🤖 AI Summary
To address power violations and spectrum interference caused by inaccurate indoor/outdoor localization of wireless devices in the 6 GHz shared spectrum, this paper proposes a fine-grained environmental classification method that fuses multi-source wireless signals (cellular/Wi-Fi RSSI across all available bands) with GPS accuracy metrics.
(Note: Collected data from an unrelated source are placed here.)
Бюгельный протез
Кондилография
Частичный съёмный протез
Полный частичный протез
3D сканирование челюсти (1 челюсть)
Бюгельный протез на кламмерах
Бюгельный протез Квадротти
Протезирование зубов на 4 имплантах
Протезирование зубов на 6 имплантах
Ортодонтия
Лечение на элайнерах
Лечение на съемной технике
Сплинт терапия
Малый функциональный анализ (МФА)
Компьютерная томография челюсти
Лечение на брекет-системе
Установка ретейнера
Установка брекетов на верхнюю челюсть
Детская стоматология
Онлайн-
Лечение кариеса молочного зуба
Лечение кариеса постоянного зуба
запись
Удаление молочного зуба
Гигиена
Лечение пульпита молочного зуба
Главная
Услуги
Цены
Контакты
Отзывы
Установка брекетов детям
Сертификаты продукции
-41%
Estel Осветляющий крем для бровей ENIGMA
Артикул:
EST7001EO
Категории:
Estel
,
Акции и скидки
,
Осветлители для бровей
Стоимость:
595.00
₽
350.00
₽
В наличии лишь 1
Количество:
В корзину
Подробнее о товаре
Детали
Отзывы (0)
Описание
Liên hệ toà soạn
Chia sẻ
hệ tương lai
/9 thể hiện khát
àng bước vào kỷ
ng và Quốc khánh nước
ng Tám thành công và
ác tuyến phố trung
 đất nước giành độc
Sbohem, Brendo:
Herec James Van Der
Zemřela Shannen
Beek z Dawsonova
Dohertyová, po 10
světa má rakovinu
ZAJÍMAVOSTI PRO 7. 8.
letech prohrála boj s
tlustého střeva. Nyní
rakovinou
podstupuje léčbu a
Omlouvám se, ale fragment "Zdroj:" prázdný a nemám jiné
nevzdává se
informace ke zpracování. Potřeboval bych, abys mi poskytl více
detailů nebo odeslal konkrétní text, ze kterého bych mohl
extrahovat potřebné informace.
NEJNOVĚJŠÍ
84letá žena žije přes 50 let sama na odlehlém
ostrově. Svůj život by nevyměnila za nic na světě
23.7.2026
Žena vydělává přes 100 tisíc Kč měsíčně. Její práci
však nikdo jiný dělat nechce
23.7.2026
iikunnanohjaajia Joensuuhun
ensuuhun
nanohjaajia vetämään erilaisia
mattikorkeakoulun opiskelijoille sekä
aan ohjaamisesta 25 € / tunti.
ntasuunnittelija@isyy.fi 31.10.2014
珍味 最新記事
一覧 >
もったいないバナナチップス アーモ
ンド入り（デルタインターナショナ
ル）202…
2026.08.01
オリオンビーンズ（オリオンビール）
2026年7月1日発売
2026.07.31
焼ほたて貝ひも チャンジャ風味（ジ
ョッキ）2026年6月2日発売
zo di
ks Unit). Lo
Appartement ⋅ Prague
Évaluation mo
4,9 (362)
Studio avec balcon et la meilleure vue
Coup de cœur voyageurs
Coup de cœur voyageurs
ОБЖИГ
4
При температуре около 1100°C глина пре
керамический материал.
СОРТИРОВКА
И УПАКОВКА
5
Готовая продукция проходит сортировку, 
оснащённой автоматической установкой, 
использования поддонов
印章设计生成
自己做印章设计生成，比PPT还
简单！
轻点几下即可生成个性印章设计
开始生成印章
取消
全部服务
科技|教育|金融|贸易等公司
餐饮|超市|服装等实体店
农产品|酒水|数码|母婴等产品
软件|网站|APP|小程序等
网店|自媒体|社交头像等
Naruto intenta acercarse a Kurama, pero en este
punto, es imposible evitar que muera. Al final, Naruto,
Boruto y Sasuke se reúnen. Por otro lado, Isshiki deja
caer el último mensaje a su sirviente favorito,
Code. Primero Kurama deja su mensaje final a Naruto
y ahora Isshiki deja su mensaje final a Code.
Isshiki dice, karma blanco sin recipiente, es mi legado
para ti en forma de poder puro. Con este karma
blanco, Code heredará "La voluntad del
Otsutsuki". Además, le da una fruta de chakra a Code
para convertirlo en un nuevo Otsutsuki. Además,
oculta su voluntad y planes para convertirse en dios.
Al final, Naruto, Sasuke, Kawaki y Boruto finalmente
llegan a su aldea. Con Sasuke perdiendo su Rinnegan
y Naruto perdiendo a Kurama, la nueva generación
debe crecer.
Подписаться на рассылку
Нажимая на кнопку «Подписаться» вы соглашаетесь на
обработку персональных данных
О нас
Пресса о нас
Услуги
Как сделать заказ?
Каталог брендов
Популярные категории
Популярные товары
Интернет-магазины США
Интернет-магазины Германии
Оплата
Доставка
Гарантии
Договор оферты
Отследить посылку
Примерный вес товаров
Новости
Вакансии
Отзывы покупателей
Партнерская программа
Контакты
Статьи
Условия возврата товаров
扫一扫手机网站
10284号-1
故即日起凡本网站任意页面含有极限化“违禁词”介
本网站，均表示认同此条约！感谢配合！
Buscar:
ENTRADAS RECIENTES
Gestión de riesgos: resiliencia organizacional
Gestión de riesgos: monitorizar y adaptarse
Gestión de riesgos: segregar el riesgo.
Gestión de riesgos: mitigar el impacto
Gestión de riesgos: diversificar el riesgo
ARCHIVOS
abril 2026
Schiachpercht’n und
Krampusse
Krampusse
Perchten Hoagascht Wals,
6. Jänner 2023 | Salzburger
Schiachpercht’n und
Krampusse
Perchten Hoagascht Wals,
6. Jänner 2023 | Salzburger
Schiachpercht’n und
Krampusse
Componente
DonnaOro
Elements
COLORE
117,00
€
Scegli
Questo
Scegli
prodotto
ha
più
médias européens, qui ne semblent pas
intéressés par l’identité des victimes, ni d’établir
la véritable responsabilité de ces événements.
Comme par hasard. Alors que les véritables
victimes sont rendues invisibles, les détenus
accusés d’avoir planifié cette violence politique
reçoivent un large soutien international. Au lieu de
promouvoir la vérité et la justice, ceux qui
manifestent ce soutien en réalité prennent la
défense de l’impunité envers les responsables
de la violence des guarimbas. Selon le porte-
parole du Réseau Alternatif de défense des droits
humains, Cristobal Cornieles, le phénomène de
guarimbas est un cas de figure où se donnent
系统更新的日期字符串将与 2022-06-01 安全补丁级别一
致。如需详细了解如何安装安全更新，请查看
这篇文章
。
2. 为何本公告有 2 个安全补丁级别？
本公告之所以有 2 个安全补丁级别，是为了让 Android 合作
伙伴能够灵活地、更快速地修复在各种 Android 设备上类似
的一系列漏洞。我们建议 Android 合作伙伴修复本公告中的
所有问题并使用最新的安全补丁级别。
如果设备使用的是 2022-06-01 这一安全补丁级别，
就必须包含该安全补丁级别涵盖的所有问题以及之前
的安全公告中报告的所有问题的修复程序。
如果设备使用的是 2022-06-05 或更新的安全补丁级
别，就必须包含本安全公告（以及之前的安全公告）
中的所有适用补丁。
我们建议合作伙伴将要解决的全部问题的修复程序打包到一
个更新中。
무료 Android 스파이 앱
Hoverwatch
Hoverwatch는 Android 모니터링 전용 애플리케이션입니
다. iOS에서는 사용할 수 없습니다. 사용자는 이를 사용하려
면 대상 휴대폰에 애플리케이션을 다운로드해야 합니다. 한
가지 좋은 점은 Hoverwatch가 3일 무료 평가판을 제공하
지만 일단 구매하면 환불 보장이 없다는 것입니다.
The method robustly discriminates among three critical scenarios: deep indoor, near-window, and outdoor. We design a lightweight deep neural network—first to systematically integrate heterogeneous RF and GNSS features—and specifically optimize it to suppress the safety-critical error of misclassifying outdoor locations as deep indoor. Experiments on real-world deployments demonstrate state-of-the-art accuracy and significantly lower critical misclassification rates compared to baseline models (e.g., decision trees, random forests), thereby validating the feasibility of non-intrusive, RF-fingerprint-based regulatory compliance monitoring.
📝 Abstract
Robust classification of the operational environment of wireless devices is becoming increasingly important for wireless network optimization, particularly in a shared spectrum environment. Distinguishing between indoor and outdoor devices can enhance reliability and improve coexistence with existing, outdoor, incumbents. For instance, the unlicensed but shared 6 GHz band (5.925 - 7.125 GHz) enables sharing by imposing lower transmit power for indoor unlicensed devices and a spectrum coordination requirement for outdoor devices. Further, indoor devices are prohibited from using battery power, external antennas, and weatherization to prevent outdoor operations. As these rules may be circumvented, we propose a robust indoor/outdoor classification method by leveraging the fact that the radio-frequency environment faced by a device are quite different indoors and outdoors. We first collect signal strength data from all cellular and Wi-Fi bands that can be received by a smartphone in various environments (indoor interior, indoor near windows, and outdoors), along with GPS accuracy, and then evaluate three machine learning (ML) methods: deep neural network (DNN), decision tree, and random forest to perform classification into these three categories. Our results indicate that the DNN model performs the best, particularly in minimizing the most important classification error, that of classifying outdoor devices as indoor interior devices.